Researchers at Columbia University’s Mailman School of Public Health are reporting that the legalization of medical marijuana in the United States has not led to more recreational use of the drug by teenagers.

“For now, there appears to be no basis for the argument that legalizing medical marijuana has increased teens’ use of the drug,” said senior author Dr. Deborah Hasin.

“However, we may find that the situation changes as commercialized markets for medical marijuana develop and expand, and as states legalize recreational marijuana use.”

The investigation was based on data from 11 separate studies dating back to 1991 and from four large-scale U.S. surveys including the National Survey on Drug Use and Health. The researchers examined recreational marijuana use among teenagers following new medical marijuana laws and found no significant changes.

California was the first state in the country to legalize marijuana use for medical purposes in 1996, and a total of 29 states have now approved medical marijuana. Critics of the legislation have argued that it will lead to a rise in recreational use of marijuana among adolescents.

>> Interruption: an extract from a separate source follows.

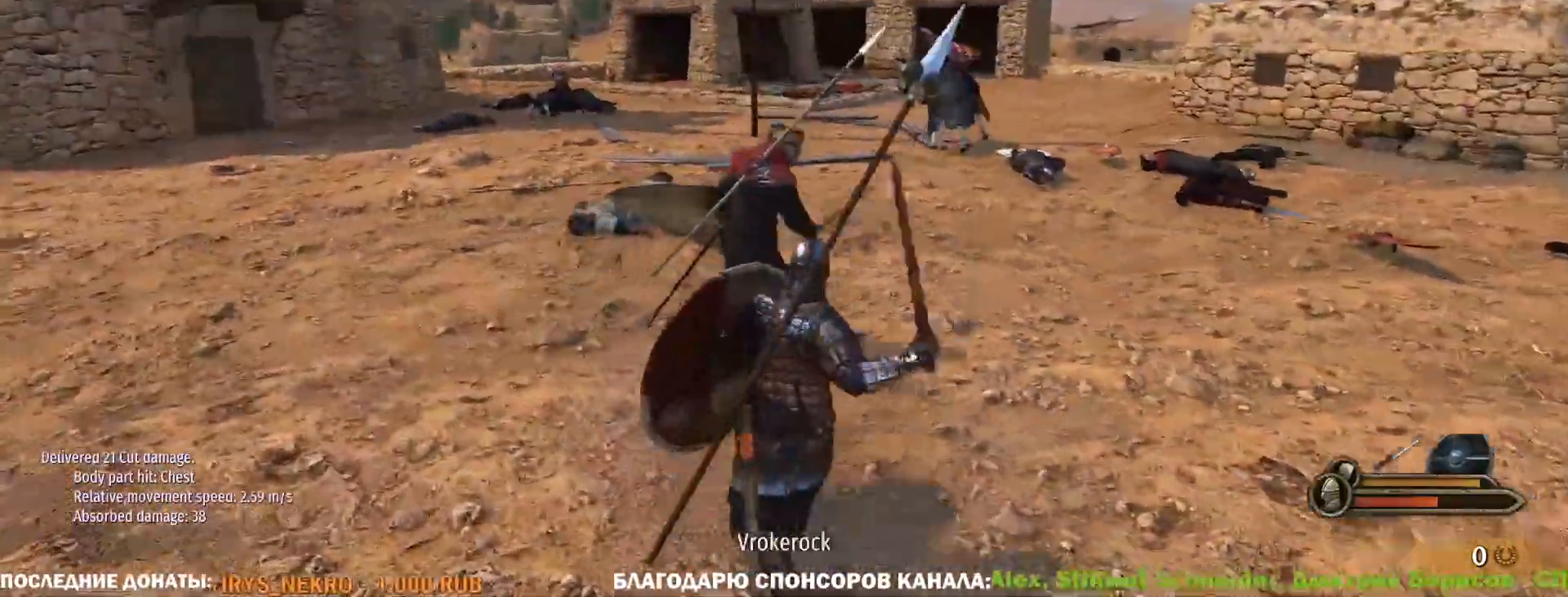
{"keys": ["a"], "mouse": ["right"], "events": [[83, "a", "down"], [400, "w", "up"], [450, "mouse_right", "down"]]}
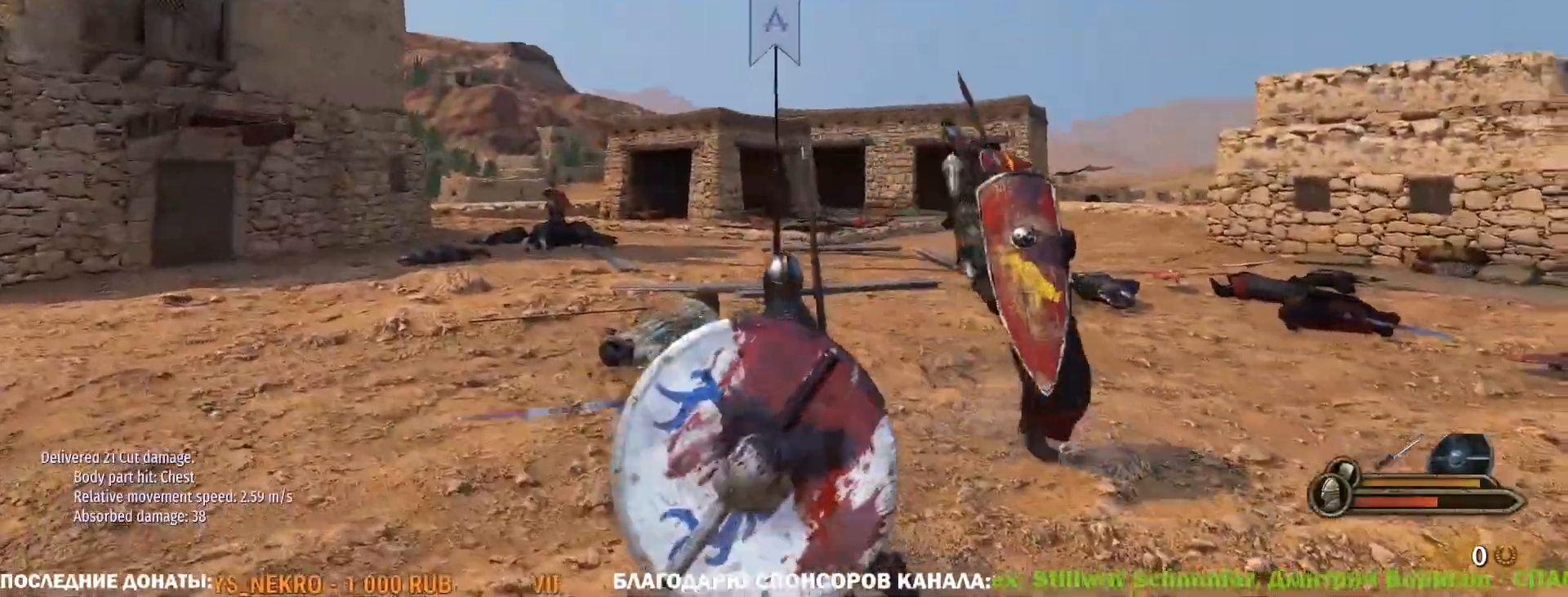
{"keys": ["a"], "mouse": ["right"], "events": [[50, "s", "down"], [133, "mouse_right", "up"], [183, "mouse_right", "down"], [383, "s", "up"]]}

Dr. Hasin pointed out that there is little research available on the effect that legalized medical marijuana may have among adults.

“Although we found no significant effect on adolescent marijuana use, existing evidence suggests that adult recreational use may increase after medical marijuana laws are passed.” said Dr. Hasin.

“The $8 billion cannabis industry anticipates tripling by 2025. Obtaining a solid evidence base about harmful as well as beneficial effects of medical and recreational marijuana laws on adults is crucial given the intense economic pressures to expand cannabis markets.”

Dr. Hasin said that thorough research is also needed to determine the intensity of marijuana use in teens.

“This warrants additional consideration, especially with the decreasing national trend of risk perception among adolescents and as the current perception gives rise to more medical marijuana stores and commercial opportunities.”

The study is published online in the journal Addiction.